Le secteur de l’immobilier en Algérie franchit une nouvelle étape. Le ministre des Finances, Abdelkrim Bouzred, a assisté le 14 août à la conclusion d’un protocole d’accord réunissant son département, la direction générale des Domaines et le ministère de la Justice, représenté par la Chambre nationale du notariat.
Ce texte établit une coopération en matière d’échanges de données numériques et marque une étape supplémentaire dans la volonté de rapprocher les systèmes publics. L’un des aspects clés est l’accès direct accordé aux notaires aux bases cadastrales et foncières, une mesure présentée comme essentielle pour rendre les transactions immobilières plus fluides et plus sûres.
Dans un communiqué officiel, le ministère des Finances a précisé que « cet accord permet aux notaires d’accéder et de consulter les données numériques des bases cadastrales et foncières de la direction générale des Domaines ». Cette disposition devrait simplifier les procédures et offrir aux professionnels de l’immobilier un outil de vérification en temps réel, réduisant ainsi les délais administratifs et limitant les risques d’erreurs ou de fraudes.

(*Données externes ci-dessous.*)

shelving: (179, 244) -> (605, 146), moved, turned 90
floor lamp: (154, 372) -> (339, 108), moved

Un virage vers l’interopérabilité des systèmes publics dans l’immobilier
Jusqu’ici, les informations sur la situation juridique d’un terrain ou d’un bâtiment nécessitaient des démarches longues, souvent effectuées physiquement auprès de plusieurs services. Avec l’ouverture des bases en ligne, les notaires disposeront d’une source fiable et directement accessible. Cette évolution répond à une problématique récurrente en Algérie, où l’absence de fluidité administrative a longtemps pesé sur la sécurisation des opérations foncières.

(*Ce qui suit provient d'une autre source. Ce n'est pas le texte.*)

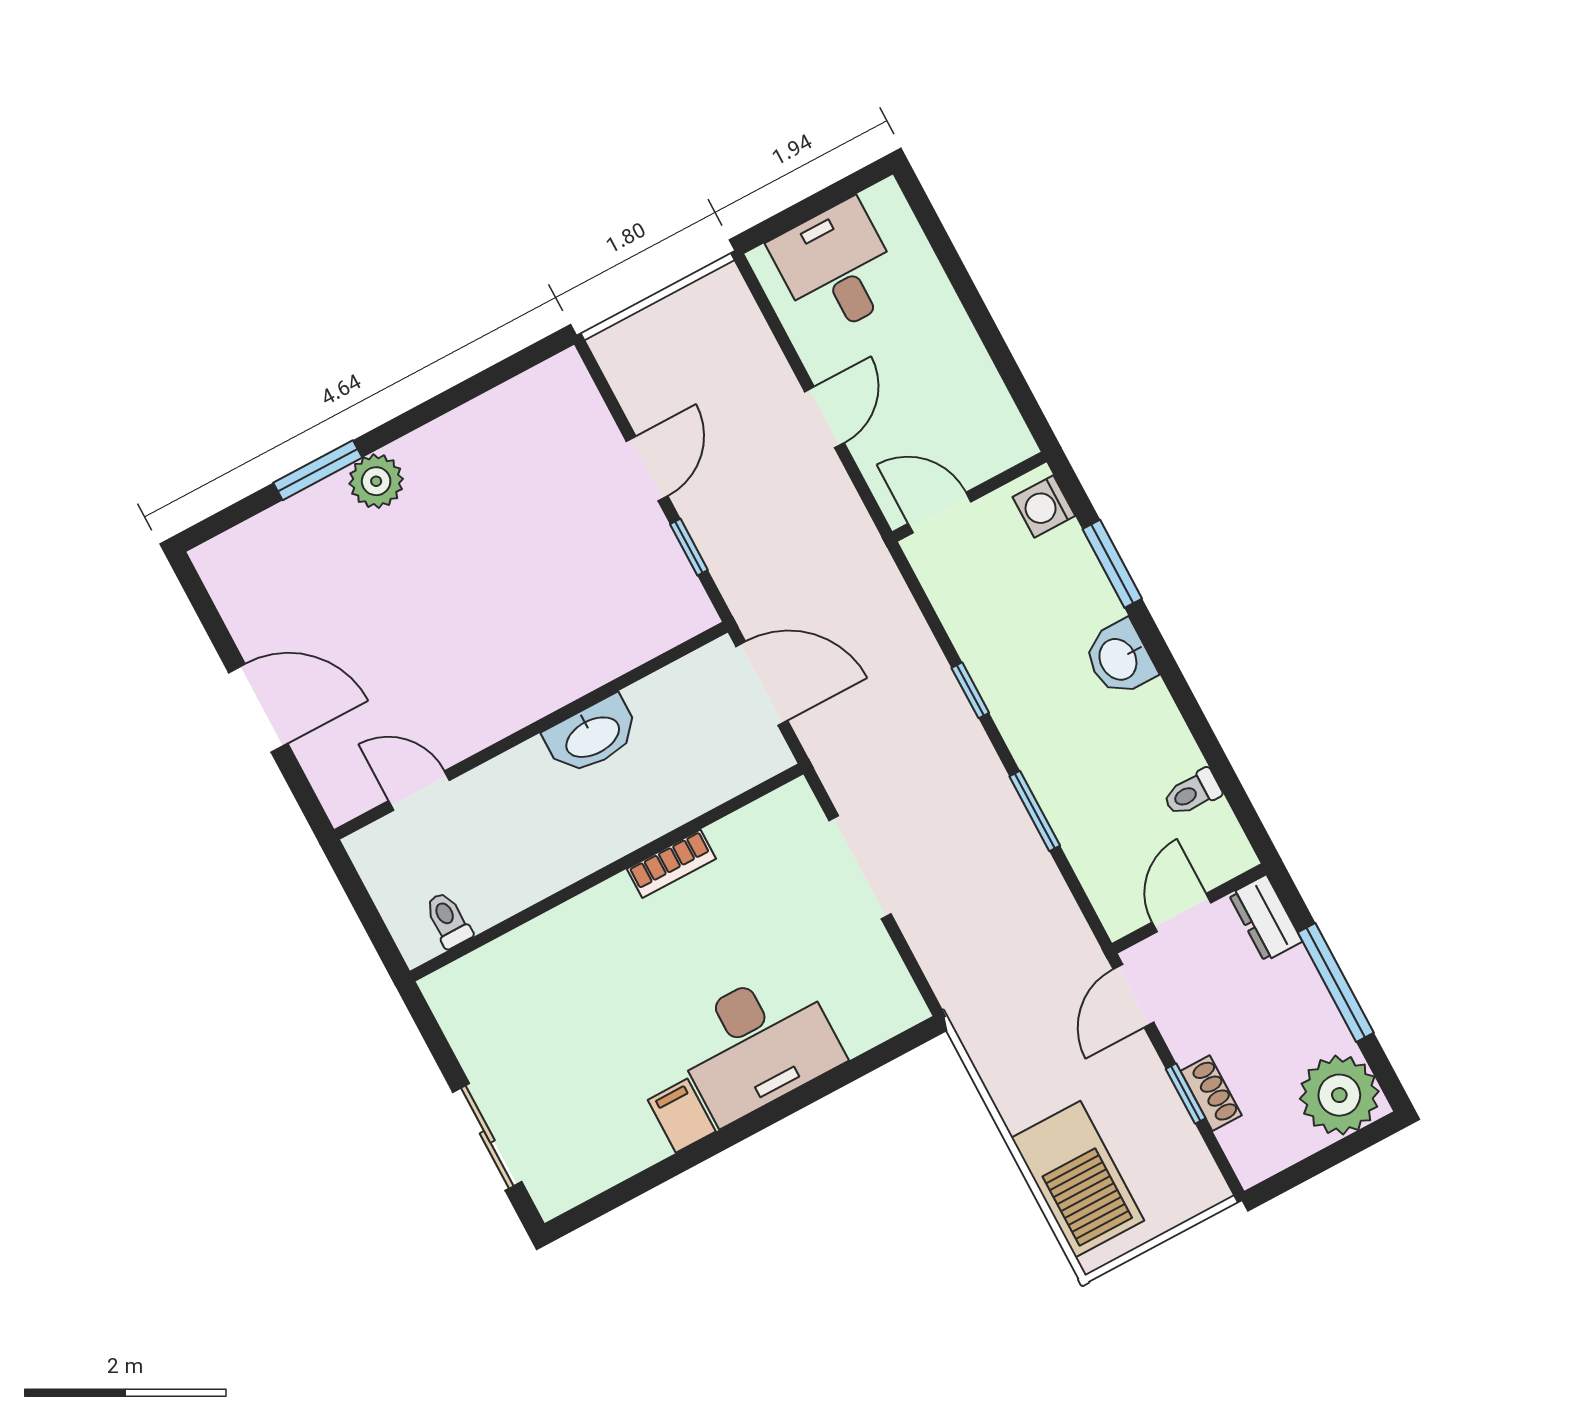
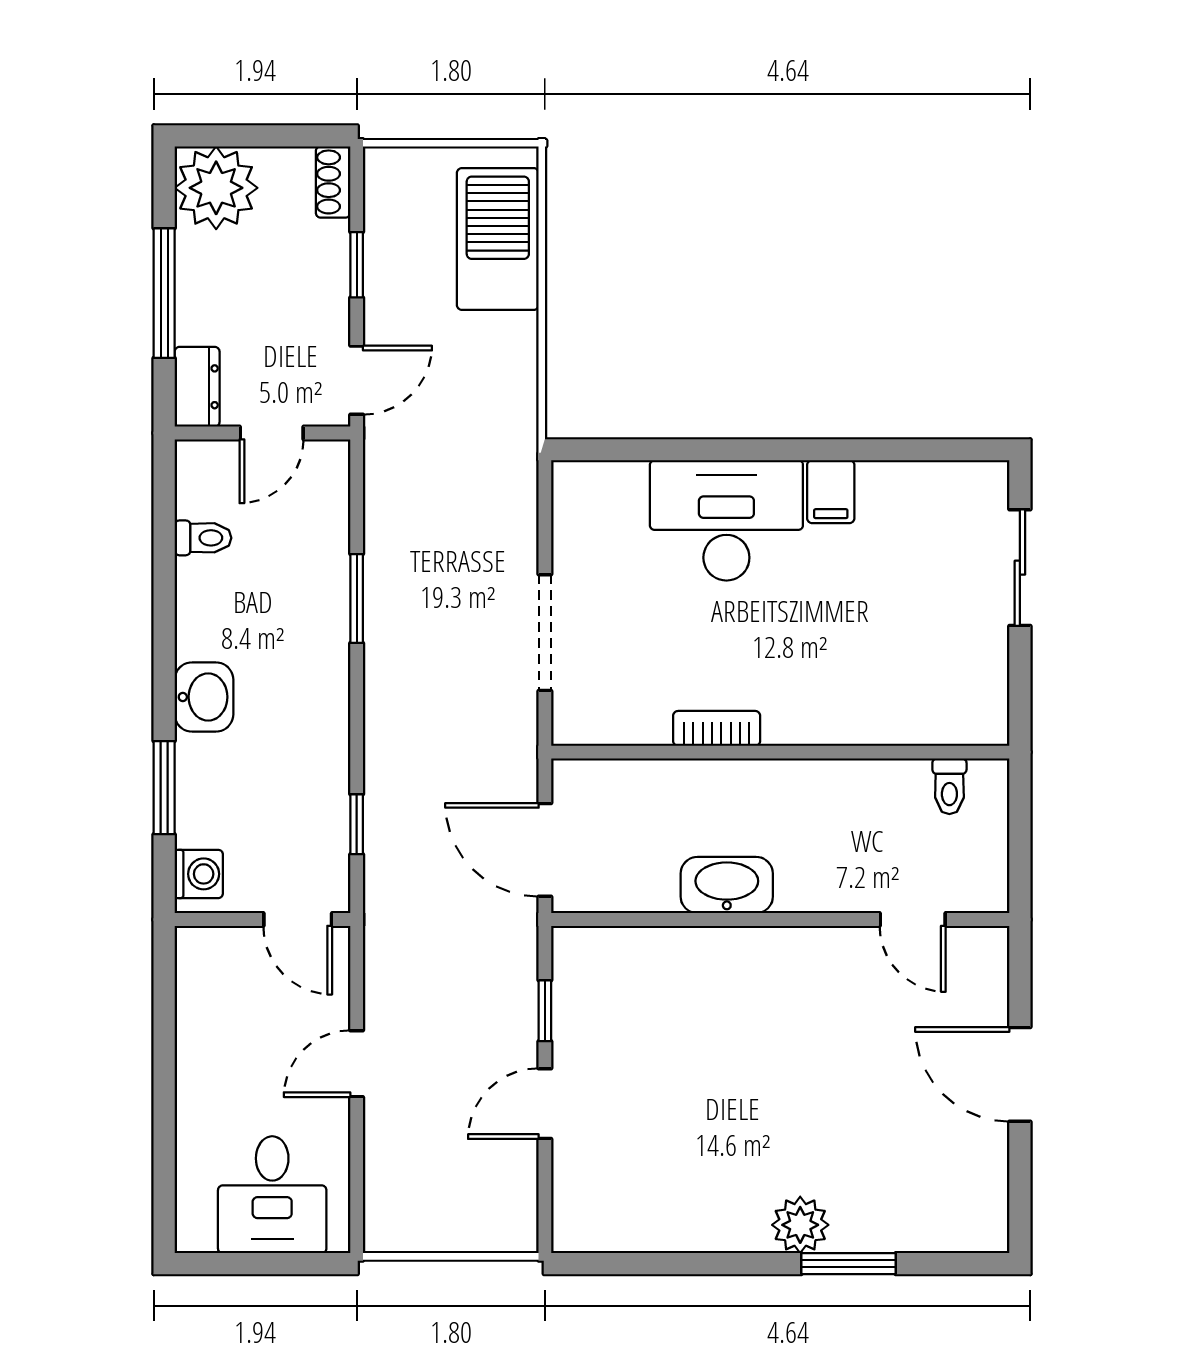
window: (970, 690) -> (357, 824), moved
shoe rack: (1211, 1093) -> (333, 182), moved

Ce protocole ne s’arrête toutefois pas à la seule question foncière. Il s’inscrit dans un mouvement plus large qui vise à instaurer l’interopérabilité entre administrations. Le principe repose sur la création de passerelles numériques permettant aux institutions publiques d’échanger des données de manière sécurisée, tout en respectant le cadre légal.
Comme l’a souligné la Haut-Commissaire à la numérisation, Meriem Benmouloud, lors de la présentation du Référentiel national de la gouvernance des données en février dernier, ce dispositif doit « garantir un échange sécurisé de données entre les départements ministériels et les organismes publics », une condition jugée essentielle pour moderniser l’action administrative et améliorer les services proposés aux citoyens.
La mise en œuvre de ce type de projets reste néanmoins complexe. Les administrations ne sont pas toutes au même niveau d’équipement et certaines utilisent encore des systèmes non centralisés. Ces disparités ralentissent la construction de passerelles fiables et homogènes. À cela s’ajoutent des interrogations juridiques, notamment autour de la protection des données personnelles, de la sécurisation des accès et de la responsabilité en cas de défaillance.
Malgré ces obstacles, le gouvernement place ce protocole dans le cadre plus vaste de la stratégie nationale de transformation numérique. À terme, l’objectif est d’aboutir à un environnement totalement interconnecté dans le secteur de l’immobilier, dans lequel un citoyen ou une entreprise pourra accomplir l’ensemble de ses démarches via une plateforme unique et sécurisée. Chaque accord signé, comme celui conclu entre les Domaines et les notaires, est perçu comme un maillon d’une chaîne devant relier progressivement finances, justice et services territoriaux.
En avançant dans cette direction, l’Algérie espère bâtir un écosystème administratif cohérent, capable de fournir des services rapides, fiables et transparents. L’interopérabilité devient alors un levier concret de modernisation et non plus seulement un concept technique, contribuant à renforcer la confiance des citoyens et à soutenir la dynamique de développement national.